- _Work item_: State how many lines of the material below contain the string "рата". Give only the number.

[Dataset entries]
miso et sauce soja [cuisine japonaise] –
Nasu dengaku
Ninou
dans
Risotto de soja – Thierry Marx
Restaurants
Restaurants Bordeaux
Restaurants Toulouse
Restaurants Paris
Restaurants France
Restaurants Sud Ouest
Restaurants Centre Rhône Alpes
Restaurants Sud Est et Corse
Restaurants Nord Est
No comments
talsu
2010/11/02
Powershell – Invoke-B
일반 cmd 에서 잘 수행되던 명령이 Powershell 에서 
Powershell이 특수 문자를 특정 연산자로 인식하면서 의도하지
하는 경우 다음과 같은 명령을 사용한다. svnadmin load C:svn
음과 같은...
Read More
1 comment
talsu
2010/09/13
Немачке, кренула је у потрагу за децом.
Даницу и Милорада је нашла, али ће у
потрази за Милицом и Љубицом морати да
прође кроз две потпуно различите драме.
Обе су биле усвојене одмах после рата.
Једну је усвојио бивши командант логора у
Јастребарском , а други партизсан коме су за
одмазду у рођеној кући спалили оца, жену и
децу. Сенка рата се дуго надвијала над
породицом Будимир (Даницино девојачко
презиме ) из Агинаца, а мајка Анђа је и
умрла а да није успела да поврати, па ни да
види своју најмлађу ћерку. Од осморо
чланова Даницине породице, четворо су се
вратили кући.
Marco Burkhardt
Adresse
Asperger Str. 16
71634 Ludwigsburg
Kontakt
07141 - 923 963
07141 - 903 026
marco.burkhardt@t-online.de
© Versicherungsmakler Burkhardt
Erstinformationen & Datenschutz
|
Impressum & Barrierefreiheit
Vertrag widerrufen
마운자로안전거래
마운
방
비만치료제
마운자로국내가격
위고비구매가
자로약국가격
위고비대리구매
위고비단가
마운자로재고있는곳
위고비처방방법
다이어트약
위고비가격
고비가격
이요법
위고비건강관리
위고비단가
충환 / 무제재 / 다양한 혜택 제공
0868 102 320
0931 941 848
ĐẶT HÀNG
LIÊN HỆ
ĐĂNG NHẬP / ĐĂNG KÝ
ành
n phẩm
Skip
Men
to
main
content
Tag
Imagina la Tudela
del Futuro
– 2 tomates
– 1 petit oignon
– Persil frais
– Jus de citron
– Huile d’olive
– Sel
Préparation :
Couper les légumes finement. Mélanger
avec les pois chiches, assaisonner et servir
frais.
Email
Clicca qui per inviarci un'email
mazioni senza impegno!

- _Solution to this task_: 2